The only thing I can say is that I have such horror of sentimentality that I kept giving them edges at every opportunity, to the point where some of my readers were saying, "Do they have to be so unpleasant?" [Laughter] And I'd say, "I know; it's just that I'm so anxious not to err in the other direction." I just wanted them to be real people, and not fit into any molds or stereotypes.
Jill: I like the word "edges," because it's true, they can be unpleasant. [Laughter]
Jill: But they're convincing, I think, because of that. They all have very strong personalities, and it feels right that they would be attracted to each other and then also slightly jealous of each other.
How do you think about your prose, which is gorgeously arresting here?
LaPlante: Thank you. I'm very particular about every word and, at a very visceral level, I like language to have music, so I read things out loud. I'm listening to the rhythm. Things like that are really important to me. Every sentence has been gone over multiple times, so it sounds right, so it has the right music to it.
Jill: Who are some writers that you really love?
LaPlante: I love the British satirists. I've just been rereading some Muriel Spark and Evelyn Waugh and Anthony Burgess. I love that very cynical, very funny way of looking at the world and its people.
Who else? What every writer says about Alice Munro. She's amazing. I could never write like her, could never even try, but I adore her.
Jill: I'll have to read Muriel Spark, because now you and the last person I interviewed, who wrote a very different kind of novel, have both mentioned her as one of your favorites. I love Evelyn Waugh and Anthony Burgess, but I've somehow never read Spark.
LaPlante: Oh, you're in for such a treat. I wish I could read all her stuff all over again ? and be delighted all over again.
I've also been making the rounds of all these book conferences. Grove sent me to BEA [BookExpo America] and to all these other things. I've been picking up freebie books, and now I've got a big pile on my desk. I'm in the middle of The Tiger's Wife by Téa Obreht. I'm really enjoying that. On the plane last week I finished The Elegance of the Hedgehog, which I really liked.
I've been trying to catch up with my reading of contemporary fiction, because sometimes I fall behind, especially during the school year when I'm reading student papers. [Laughter]
Jill: Do you use some of the tools and processes you lay out in Method and Madness? And how do you balance method and madness in your own writing?
LaPlante: Yes, I absolutely use those things. They work for me and are what I've been using in teaching now for 20 years. So, those are the techniques I very much believe in.
In terms of the balance, I find that, at least lately, the madness is coming really easily. My agent keeps telling me that. She says, "You're going to have a lot of people asking you questions about how you wrote the book." And she said, "Just tell them that nothing that you're going to tell them applies to them, because you've had it too easy for this book!" [Laughter]
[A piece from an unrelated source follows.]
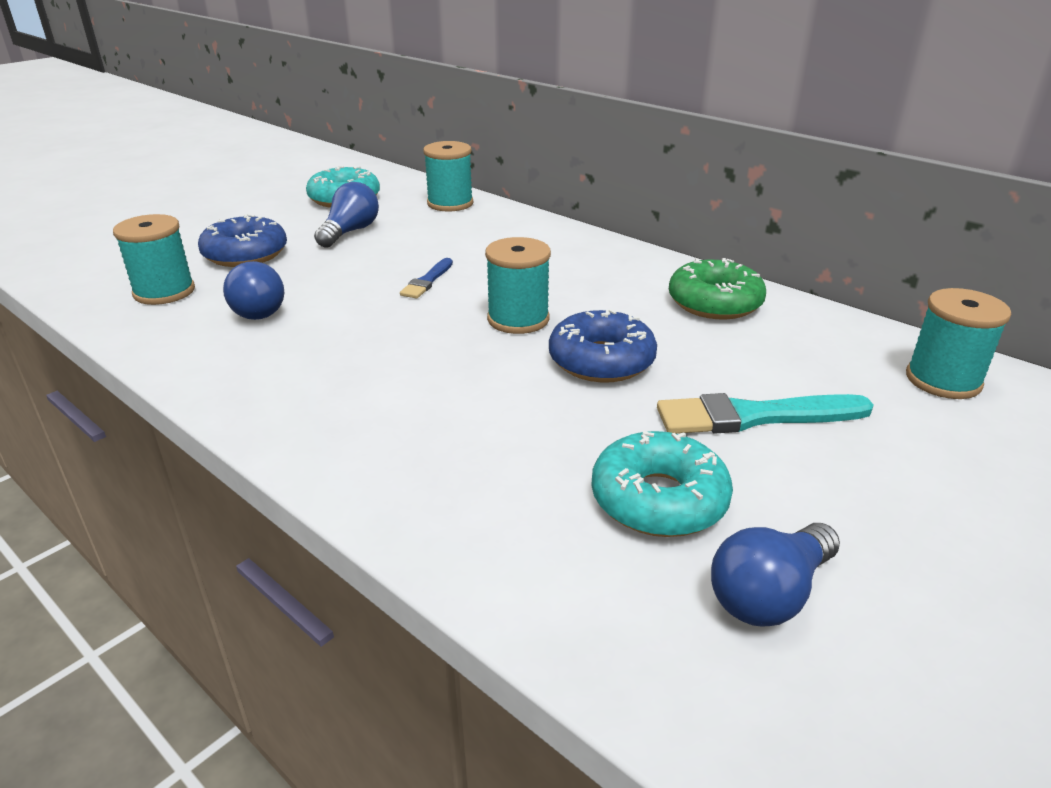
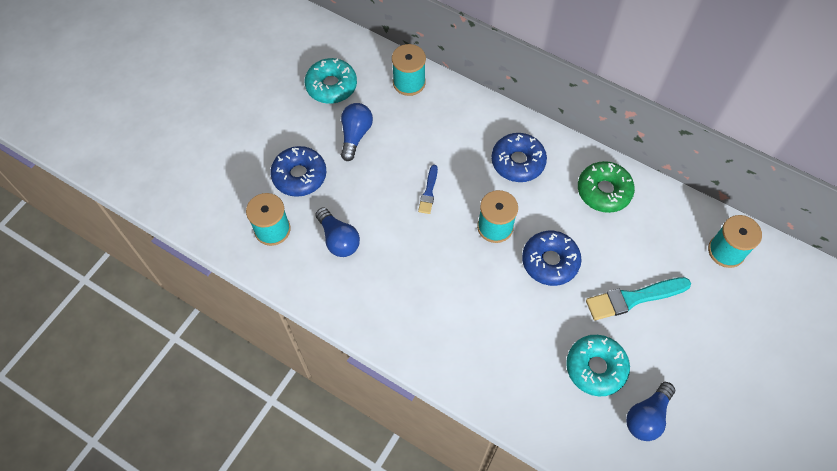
camera: 10 degrees left, 30 degrees up
none -> blue donut [491,133,547,182]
And I have. I've had it a little too easy with this first novel, and my next novel's almost done, and that's come very fast, too. I don't know where the stuff from the feeling, the madness, is coming from, and I'm not even going to question that.
But for the method, I find myself going back to the things I say in that book over and over and over again. It's being very conscious of technique ? things like the unreliable narrator. How do you ground the reader in reality? Things like dialogue. What makes for good dialogue? What makes for good subtext? I go back to that quite a bit. I guess I'm saying that I have to be very conscious these days more of technique than of inspiration, since that seems to be coming easier.
Jill: That's a good place to be.
LaPlante: Yes. [Laughter] Yes, I'll take that at this point in my life.